[Start of Attachment]
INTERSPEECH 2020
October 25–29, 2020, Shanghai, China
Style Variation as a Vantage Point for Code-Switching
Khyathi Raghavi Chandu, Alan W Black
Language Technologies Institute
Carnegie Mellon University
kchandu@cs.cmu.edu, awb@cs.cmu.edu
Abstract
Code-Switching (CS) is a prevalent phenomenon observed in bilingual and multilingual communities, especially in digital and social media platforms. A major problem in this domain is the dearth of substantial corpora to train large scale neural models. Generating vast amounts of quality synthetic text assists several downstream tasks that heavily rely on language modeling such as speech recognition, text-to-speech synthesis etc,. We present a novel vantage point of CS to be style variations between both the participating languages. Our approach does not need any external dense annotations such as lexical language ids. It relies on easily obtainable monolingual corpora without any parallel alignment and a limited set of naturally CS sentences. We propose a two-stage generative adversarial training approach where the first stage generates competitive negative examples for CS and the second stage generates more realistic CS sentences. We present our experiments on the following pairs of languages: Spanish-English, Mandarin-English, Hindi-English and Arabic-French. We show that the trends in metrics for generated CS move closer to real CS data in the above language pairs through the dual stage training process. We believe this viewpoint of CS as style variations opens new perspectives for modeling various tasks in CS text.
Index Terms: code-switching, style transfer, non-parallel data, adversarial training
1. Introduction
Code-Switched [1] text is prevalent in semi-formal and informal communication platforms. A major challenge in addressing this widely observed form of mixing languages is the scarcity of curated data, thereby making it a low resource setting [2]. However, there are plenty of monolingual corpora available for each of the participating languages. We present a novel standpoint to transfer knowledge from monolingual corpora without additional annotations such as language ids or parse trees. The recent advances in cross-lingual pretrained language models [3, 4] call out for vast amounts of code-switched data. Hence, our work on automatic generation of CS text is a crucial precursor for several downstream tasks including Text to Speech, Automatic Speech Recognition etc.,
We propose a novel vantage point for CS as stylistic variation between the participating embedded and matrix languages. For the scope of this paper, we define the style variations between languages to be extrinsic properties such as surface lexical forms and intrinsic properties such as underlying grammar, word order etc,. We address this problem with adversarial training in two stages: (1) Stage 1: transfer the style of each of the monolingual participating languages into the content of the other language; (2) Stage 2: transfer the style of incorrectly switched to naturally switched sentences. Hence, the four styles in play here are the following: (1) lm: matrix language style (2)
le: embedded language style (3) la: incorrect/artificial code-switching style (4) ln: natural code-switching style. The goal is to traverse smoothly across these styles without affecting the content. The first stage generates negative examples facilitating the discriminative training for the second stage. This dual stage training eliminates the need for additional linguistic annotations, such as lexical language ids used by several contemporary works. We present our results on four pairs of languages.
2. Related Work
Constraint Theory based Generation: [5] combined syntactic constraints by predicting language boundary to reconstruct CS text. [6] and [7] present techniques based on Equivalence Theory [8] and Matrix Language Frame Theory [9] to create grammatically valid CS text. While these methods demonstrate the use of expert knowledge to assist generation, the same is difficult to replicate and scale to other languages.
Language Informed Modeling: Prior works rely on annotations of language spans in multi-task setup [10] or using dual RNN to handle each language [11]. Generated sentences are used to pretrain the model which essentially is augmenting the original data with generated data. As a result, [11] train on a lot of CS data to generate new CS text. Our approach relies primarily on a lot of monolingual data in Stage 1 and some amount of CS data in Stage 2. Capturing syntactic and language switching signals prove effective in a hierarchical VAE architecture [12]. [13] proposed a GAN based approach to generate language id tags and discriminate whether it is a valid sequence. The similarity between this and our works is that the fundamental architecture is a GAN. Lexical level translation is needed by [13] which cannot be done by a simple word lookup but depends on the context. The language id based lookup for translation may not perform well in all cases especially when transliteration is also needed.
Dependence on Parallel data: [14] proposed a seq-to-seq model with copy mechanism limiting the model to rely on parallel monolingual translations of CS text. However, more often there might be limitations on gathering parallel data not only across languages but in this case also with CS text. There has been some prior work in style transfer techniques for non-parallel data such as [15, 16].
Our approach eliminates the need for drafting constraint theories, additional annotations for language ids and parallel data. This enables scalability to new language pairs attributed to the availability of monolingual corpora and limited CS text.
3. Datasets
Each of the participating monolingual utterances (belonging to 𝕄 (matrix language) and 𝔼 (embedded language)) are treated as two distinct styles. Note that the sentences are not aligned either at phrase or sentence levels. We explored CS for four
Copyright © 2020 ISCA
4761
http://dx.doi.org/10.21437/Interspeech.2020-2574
[End of Attachment]
The entries are to be duplicated exactly, with nothing changed.

• **Completed exercise**
INTERSPEECH 2020
October 25–29, 2020, Shanghai, China
Style Variation as a Vantage Point for Code-Switching
Khyathi Raghavi Chandu, Alan W Black
Language Technologies Institute
Carnegie Mellon University
kchandu@cs.cmu.edu, awb@cs.cmu.edu
Abstract
Code-Switching (CS) is a prevalent phenomenon observed in bilingual and multilingual communities, especially in digital and social media platforms. A major problem in this domain is the dearth of substantial corpora to train large scale neural models. Generating vast amounts of quality synthetic text assists several downstream tasks that heavily rely on language modeling such as speech recognition, text-to-speech synthesis etc,. We present a novel vantage point of CS to be style variations between both the participating languages. Our approach does not need any external dense annotations such as lexical language ids. It relies on easily obtainable monolingual corpora without any parallel alignment and a limited set of naturally CS sentences. We propose a two-stage generative adversarial training approach where the first stage generates competitive negative examples for CS and the second stage generates more realistic CS sentences. We present our experiments on the following pairs of languages: Spanish-English, Mandarin-English, Hindi-English and Arabic-French. We show that the trends in metrics for generated CS move closer to real CS data in the above language pairs through the dual stage training process. We believe this viewpoint of CS as style variations opens new perspectives for modeling various tasks in CS text.
Index Terms: code-switching, style transfer, non-parallel data, adversarial training
1. Introduction
Code-Switched [1] text is prevalent in semi-formal and informal communication platforms. A major challenge in addressing this widely observed form of mixing languages is the scarcity of curated data, thereby making it a low resource setting [2]. However, there are plenty of monolingual corpora available for each of the participating languages. We present a novel standpoint to transfer knowledge from monolingual corpora without additional annotations such as language ids or parse trees. The recent advances in cross-lingual pretrained language models [3, 4] call out for vast amounts of code-switched data. Hence, our work on automatic generation of CS text is a crucial precursor for several downstream tasks including Text to Speech, Automatic Speech Recognition etc.,
We propose a novel vantage point for CS as stylistic variation between the participating embedded and matrix languages. For the scope of this paper, we define the style variations between languages to be extrinsic properties such as surface lexical forms and intrinsic properties such as underlying grammar, word order etc,. We address this problem with adversarial training in two stages: (1) Stage 1: transfer the style of each of the monolingual participating languages into the content of the other language; (2) Stage 2: transfer the style of incorrectly switched to naturally switched sentences. Hence, the four styles in play here are the following: (1) lm: matrix language style (2)
le: embedded language style (3) la: incorrect/artificial code-switching style (4) ln: natural code-switching style. The goal is to traverse smoothly across these styles without affecting the content. The first stage generates negative examples facilitating the discriminative training for the second stage. This dual stage training eliminates the need for additional linguistic annotations, such as lexical language ids used by several contemporary works. We present our results on four pairs of languages.
2. Related Work
Constraint Theory based Generation: [5] combined syntactic constraints by predicting language boundary to reconstruct CS text. [6] and [7] present techniques based on Equivalence Theory [8] and Matrix Language Frame Theory [9] to create grammatically valid CS text. While these methods demonstrate the use of expert knowledge to assist generation, the same is difficult to replicate and scale to other languages.
Language Informed Modeling: Prior works rely on annotations of language spans in multi-task setup [10] or using dual RNN to handle each language [11]. Generated sentences are used to pretrain the model which essentially is augmenting the original data with generated data. As a result, [11] train on a lot of CS data to generate new CS text. Our approach relies primarily on a lot of monolingual data in Stage 1 and some amount of CS data in Stage 2. Capturing syntactic and language switching signals prove effective in a hierarchical VAE architecture [12]. [13] proposed a GAN based approach to generate language id tags and discriminate whether it is a valid sequence. The similarity between this and our works is that the fundamental architecture is a GAN. Lexical level translation is needed by [13] which cannot be done by a simple word lookup but depends on the context. The language id based lookup for translation may not perform well in all cases especially when transliteration is also needed.
Dependence on Parallel data: [14] proposed a seq-to-seq model with copy mechanism limiting the model to rely on parallel monolingual translations of CS text. However, more often there might be limitations on gathering parallel data not only across languages but in this case also with CS text. There has been some prior work in style transfer techniques for non-parallel data such as [15, 16].
Our approach eliminates the need for drafting constraint theories, additional annotations for language ids and parallel data. This enables scalability to new language pairs attributed to the availability of monolingual corpora and limited CS text.
3. Datasets
Each of the participating monolingual utterances (belonging to 𝕄 (matrix language) and 𝔼 (embedded language)) are treated as two distinct styles. Note that the sentences are not aligned either at phrase or sentence levels. We explored CS for four
Copyright © 2020 ISCA
4761
http://dx.doi.org/10.21437/Interspeech.2020-2574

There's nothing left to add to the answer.